By | March 16th, 2017|Tags: , , , , , |

Kids are given so many “things” nowadays. It seems as though when it comes to Birthdays and Christmas I’ve run out of gift ideas because of all the giving that I’ve already done. I know I’m not the only one. So when it came to creating my behavior modification program it was important to me to find rewards around the house that involved time spent with family, friends, and other social ingredients. Knowing how hard it was going to be to find enough rewards to make up my program I wondered if all of them would hold enough value to motivate.

It proved no easy task. I sat on my couch for hours, with eyes closed, mentally roaming my home, pretending to be my kids and thinking of things they like to do. Different times of day. Different people to associate with. Different animals to play with. I would use all of my senses to imagine what they could earn as a reward that would motivate them to want to earn it again.

The funny thing is a lot of the things I came up with, I would let them do regardless. I decided to do a test run. I was curious how they would respond to rewards like “play with a pet” compared to “30 minutes of electronics on a school night”. Would one reward hold more value and make them work harder than another?

The answer was they all worked the same. Initially I wondered if it was the newness of working with Vlinder, the name of the program. Families that were part of a pilot project reported similar findings, however. Although some rewards held, what were considered a higher pay value, they did not make the kiddos work any harder during the day then cards that had a lesser pay value. Kids reported enjoying the process. They liked understanding what was expected of them (which is part of their task sheets), they liked picking out of a bin, not knowing what reward they were going to get, even if it was a bummer card. They enjoyed carrying out the reward or having the anticipating of being able to carry out the reward. Overall it is a win-win.

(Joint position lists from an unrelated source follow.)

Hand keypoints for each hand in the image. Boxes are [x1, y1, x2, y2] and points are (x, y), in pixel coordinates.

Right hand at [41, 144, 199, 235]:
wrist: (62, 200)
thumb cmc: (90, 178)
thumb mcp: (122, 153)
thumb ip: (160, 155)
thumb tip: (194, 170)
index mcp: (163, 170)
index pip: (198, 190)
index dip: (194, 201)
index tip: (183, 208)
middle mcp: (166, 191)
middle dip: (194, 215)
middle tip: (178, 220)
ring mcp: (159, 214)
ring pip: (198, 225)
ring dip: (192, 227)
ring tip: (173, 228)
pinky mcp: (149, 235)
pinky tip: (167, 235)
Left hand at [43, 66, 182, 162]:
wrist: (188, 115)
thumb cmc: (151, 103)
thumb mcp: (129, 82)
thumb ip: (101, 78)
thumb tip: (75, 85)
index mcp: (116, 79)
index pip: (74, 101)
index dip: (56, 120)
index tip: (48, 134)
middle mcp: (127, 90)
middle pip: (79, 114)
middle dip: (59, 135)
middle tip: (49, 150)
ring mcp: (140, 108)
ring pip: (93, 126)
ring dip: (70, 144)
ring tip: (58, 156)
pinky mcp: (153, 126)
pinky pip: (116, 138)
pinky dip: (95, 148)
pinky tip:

Vlinder found the kids motivation to complete any tasks that were put before them on a task sheet. The added bonus is the amount of valued family time that comes with the rewards. I was pleasantly surprised that my kids often choose cuddle time as their reward. I always love it when they get to pick the meal, not only do they pick but they often help with the meal as well. Daddy loves it when they pick Daddy Day as their special Weekly reward. Again we would gladly do it without the game, but with the game we make sure to set aside the time to do it in a timely fashion. The kids have a strong feeling of accomplishment and pride.

It continues to be important for me to bring up to participants and friends that one of the largest learning experiences for me has been that no matter the pay-value of the reward, kids want the recognition. One of the things that Vlinder does an excellent job of is explains to kids what they need to do to get that same recognition. The rewards make it fun, the game pieces make it fun.